PublishedBloomsbury, March 2018 |
ISBN9781448216680 |
FormatSoftcover, 336 pages |
Dimensions19.8cm × 12.9cm |
ONE OF HAY FESTIVAL'S 100 BEST BOOKS WRITTEN BY WOMEN IN THE LAST 100 YEARS.
'Train to Nowhere speaks of another mood, a different time and a grittier generation...This, surely, is the second world war we want to rediscover in print' Robert McCrum, Observer
'If Evelyn Waugh's Mrs Algernon Stitch had been possessed of a heart, a sense of humour, and a glorious prose style, it could be said that she was a dead ringer for Anita Leslie. Train to Nowhere is a glorious book, brought back to vivid life.' John Banville, Booker Prize winning author of The Sea
'Train To Nowhere is the most gripping piece of war reportage I have ever read: particularly affecting is Anita Leslie's account of the Battle of Colmar, where her descriptions are almost too unbearable to take in. What a writer! Her observations, mixed with dry humour and compassion, place her at the heart of the conflict and somehow apart from it, as a good historian should be. Remarkable.' Joanna Lumley
Train to Nowhere is a war memoir seen through the sardonic eyes of Anita Leslie, a funny and vivacious young woman who reports on her experiences with a dry humour, finding the absurd alongside the tragic.
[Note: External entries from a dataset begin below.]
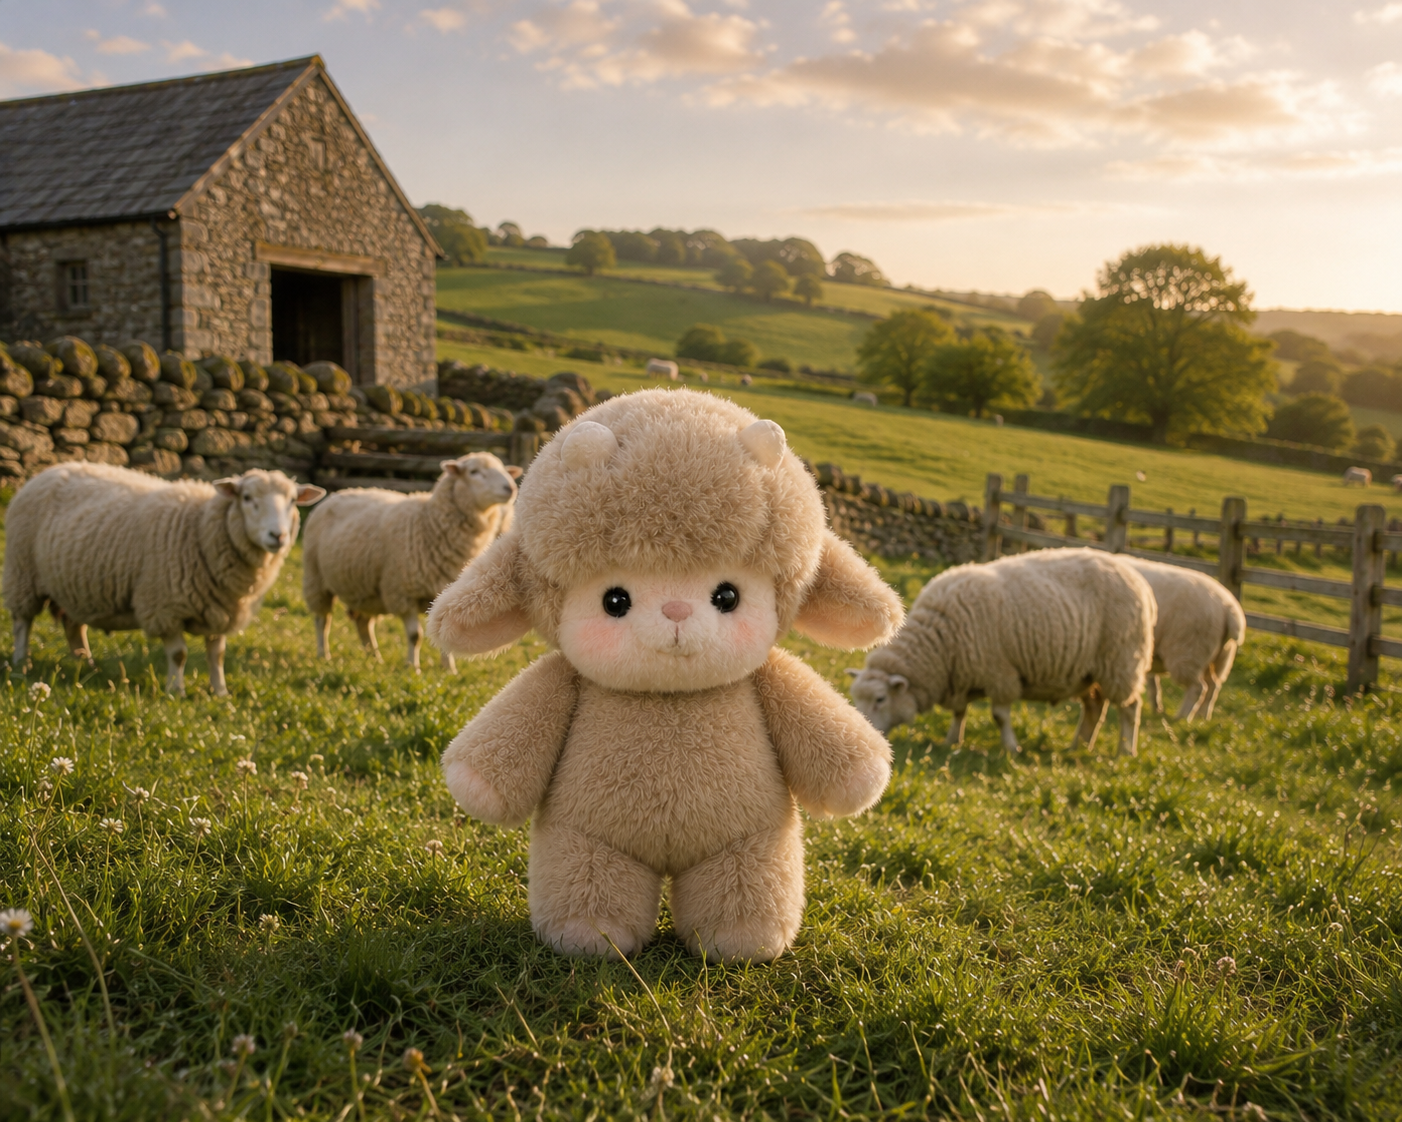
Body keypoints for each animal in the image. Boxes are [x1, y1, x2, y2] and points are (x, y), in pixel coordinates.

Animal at [4, 463, 323, 695]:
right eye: (247, 498)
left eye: (293, 501)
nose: (278, 536)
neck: (200, 528)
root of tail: (47, 470)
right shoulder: (165, 606)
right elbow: (179, 654)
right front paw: (176, 691)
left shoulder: (221, 607)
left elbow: (217, 655)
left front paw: (221, 692)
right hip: (22, 573)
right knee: (22, 623)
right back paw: (22, 663)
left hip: (72, 585)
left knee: (73, 625)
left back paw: (87, 664)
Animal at [302, 452, 518, 670]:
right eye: (474, 472)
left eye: (504, 470)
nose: (511, 488)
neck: (429, 522)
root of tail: (339, 492)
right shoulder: (403, 593)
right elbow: (415, 636)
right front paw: (413, 667)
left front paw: (449, 670)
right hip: (315, 579)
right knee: (323, 620)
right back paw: (323, 654)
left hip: (365, 589)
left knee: (363, 622)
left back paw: (374, 658)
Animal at [847, 548, 1155, 756]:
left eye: (880, 699)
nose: (861, 740)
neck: (940, 645)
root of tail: (1139, 580)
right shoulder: (961, 675)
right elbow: (959, 711)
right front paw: (952, 740)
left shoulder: (1000, 673)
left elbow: (999, 716)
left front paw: (1011, 747)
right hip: (1089, 671)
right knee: (1094, 707)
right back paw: (1078, 747)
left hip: (1122, 660)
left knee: (1130, 708)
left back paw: (1125, 751)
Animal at [1123, 557, 1245, 721]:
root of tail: (1229, 608)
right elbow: (1152, 683)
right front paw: (1156, 707)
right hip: (1217, 656)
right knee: (1213, 686)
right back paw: (1202, 717)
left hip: (1188, 651)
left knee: (1198, 687)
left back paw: (1182, 718)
Daughter of a Baronet and first cousin once removed of Winston Churchill, she joined the Mechanized Transport Corps as a fully trained mechanic and ambulance driver during WWII, serving in Libya, Syria, Palestine, Italy, France and Germany. Ahead of her time, Anita bemoans 'first-rate women subordinate to second-rate men,' and, as the British Army forbade women from serving at the front, joined the Free French Forces in order to do what she felt was her duty.
Writing letters in Hitler's recently vacated office and marching in the Victory parade contrast with observations of seeing friends murdered and a mother avenging her son by coldly shooting a prisoner of war. Unflinching and unsentimental, Train to Nowhere is a memoir of Anita's war, one that, long after it was written, remains poignant and relevant.